Work instructions
Scan the entries below. Report each line where the string "lines" occurs.
#### Data to examine
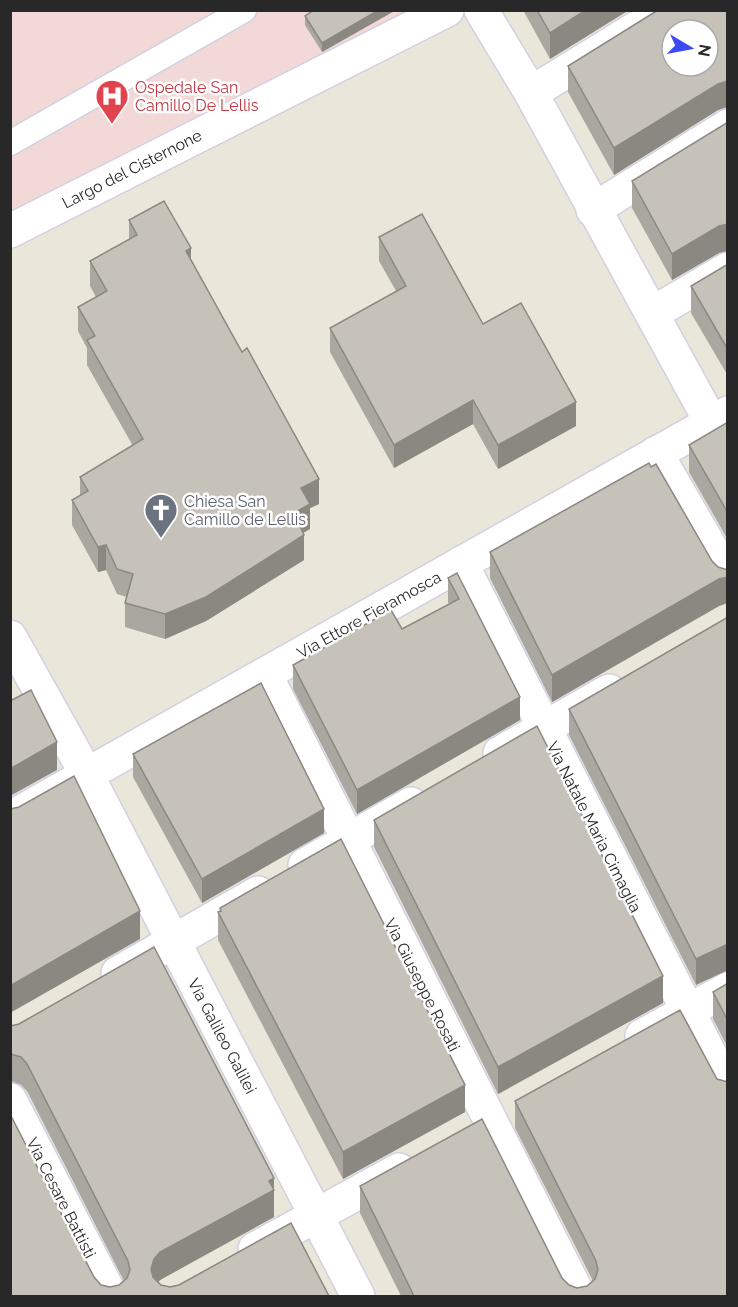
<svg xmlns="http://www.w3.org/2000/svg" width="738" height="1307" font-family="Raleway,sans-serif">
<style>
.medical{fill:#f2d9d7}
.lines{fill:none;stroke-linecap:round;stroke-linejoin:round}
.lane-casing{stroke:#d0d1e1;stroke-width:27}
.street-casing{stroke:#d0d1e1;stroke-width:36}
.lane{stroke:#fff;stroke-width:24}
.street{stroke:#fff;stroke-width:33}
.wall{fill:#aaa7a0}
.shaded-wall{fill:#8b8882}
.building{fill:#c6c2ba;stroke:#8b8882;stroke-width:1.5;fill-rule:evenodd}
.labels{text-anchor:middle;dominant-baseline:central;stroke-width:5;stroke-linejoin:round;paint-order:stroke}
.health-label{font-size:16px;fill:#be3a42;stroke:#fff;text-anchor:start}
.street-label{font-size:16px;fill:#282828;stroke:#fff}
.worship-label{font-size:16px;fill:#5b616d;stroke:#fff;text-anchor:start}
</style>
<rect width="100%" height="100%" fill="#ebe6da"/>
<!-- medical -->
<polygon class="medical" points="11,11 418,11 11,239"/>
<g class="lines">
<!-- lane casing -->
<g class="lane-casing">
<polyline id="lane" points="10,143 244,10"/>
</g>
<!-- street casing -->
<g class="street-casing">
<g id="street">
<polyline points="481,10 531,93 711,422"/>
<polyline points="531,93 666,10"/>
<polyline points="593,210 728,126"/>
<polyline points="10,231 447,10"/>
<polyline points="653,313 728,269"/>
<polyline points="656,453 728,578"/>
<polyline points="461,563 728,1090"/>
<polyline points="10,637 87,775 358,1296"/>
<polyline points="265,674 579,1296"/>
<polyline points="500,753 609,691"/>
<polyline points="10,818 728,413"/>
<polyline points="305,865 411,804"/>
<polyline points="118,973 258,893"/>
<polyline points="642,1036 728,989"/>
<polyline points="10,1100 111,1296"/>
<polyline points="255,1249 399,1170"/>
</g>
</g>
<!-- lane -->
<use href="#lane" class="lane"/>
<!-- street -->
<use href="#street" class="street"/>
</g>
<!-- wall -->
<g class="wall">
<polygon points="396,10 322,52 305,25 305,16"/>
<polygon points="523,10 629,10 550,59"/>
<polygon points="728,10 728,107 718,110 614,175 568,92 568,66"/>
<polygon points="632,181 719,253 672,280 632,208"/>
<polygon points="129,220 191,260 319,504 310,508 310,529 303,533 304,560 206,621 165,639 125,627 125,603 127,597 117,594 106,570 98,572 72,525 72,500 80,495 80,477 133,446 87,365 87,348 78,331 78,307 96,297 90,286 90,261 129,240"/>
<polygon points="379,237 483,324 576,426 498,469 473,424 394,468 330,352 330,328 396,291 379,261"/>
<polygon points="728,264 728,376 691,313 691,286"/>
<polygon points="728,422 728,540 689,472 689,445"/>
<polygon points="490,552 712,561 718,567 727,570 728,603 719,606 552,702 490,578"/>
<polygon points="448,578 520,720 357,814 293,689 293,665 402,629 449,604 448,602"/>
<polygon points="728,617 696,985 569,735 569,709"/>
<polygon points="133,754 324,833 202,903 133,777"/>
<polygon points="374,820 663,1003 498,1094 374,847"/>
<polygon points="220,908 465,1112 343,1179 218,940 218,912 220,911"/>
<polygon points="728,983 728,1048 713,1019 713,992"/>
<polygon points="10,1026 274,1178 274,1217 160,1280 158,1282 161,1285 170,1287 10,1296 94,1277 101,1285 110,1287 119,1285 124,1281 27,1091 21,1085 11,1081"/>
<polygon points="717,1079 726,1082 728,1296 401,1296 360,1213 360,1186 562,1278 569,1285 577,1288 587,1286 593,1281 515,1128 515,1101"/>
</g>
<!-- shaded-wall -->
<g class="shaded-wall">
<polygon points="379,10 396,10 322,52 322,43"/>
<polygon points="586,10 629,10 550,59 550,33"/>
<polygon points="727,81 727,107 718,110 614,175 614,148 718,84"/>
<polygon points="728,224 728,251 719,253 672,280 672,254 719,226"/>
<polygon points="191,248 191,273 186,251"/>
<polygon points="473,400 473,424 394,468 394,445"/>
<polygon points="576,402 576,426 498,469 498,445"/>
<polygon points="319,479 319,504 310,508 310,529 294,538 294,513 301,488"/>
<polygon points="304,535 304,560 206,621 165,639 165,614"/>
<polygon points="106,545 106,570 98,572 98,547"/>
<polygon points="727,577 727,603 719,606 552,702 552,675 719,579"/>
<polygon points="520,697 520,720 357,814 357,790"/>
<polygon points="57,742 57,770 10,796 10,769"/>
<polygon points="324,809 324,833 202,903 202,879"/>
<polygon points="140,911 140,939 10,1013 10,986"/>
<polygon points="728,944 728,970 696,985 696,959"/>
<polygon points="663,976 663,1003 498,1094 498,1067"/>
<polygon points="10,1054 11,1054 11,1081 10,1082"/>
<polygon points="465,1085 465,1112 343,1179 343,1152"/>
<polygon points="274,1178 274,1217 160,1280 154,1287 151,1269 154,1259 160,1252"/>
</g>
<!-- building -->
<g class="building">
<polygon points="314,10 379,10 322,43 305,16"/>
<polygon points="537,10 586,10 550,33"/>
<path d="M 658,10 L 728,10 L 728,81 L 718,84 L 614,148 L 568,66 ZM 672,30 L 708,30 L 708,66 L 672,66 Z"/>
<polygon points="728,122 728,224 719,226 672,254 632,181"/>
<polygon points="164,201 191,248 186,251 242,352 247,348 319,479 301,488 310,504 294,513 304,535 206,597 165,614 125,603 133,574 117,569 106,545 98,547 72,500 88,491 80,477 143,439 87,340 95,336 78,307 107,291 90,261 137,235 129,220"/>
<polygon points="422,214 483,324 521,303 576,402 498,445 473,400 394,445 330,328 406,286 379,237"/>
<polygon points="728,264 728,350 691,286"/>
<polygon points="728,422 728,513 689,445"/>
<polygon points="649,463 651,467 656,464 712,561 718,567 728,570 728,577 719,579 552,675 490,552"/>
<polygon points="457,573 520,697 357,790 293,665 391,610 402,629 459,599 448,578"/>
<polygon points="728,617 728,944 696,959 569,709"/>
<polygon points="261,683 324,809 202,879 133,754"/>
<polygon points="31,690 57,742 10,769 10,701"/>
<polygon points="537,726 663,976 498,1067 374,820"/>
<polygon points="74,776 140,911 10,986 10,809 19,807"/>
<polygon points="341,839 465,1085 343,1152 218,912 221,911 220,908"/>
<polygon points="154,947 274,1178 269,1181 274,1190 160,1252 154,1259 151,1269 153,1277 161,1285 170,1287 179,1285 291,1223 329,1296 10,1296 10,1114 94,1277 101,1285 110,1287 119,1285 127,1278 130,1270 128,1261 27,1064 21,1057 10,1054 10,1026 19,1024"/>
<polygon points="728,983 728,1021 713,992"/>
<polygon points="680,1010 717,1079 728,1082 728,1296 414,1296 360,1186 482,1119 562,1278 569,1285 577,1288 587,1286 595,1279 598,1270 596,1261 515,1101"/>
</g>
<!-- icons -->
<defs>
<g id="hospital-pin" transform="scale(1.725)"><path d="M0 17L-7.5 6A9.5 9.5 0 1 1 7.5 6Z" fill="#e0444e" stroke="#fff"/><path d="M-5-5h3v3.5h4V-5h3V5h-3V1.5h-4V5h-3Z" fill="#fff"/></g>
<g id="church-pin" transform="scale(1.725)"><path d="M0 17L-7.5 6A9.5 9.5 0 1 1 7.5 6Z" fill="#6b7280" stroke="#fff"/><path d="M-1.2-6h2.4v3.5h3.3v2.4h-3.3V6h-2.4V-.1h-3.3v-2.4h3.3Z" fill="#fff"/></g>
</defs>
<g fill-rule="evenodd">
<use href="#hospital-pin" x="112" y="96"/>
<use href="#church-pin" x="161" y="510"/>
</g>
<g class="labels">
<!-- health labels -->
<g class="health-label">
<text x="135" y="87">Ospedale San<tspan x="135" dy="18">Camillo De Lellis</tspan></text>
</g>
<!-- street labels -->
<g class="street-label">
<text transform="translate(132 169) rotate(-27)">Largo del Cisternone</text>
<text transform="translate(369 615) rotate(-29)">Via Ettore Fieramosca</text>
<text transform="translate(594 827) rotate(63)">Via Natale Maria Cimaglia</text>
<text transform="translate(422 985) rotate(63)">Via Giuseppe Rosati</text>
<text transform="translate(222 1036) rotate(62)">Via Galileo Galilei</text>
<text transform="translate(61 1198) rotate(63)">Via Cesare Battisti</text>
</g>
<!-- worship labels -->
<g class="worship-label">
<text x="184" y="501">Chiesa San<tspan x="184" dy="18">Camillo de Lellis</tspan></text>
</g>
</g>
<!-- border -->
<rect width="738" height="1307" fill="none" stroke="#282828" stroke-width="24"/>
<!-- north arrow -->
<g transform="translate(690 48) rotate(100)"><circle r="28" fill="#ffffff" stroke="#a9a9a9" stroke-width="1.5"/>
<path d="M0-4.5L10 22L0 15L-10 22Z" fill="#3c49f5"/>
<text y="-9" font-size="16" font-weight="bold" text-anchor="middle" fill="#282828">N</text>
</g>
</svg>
########
Expected answer
.lines{fill:none;stroke-linecap:round;stroke-linejoin:round}
<g class="lines">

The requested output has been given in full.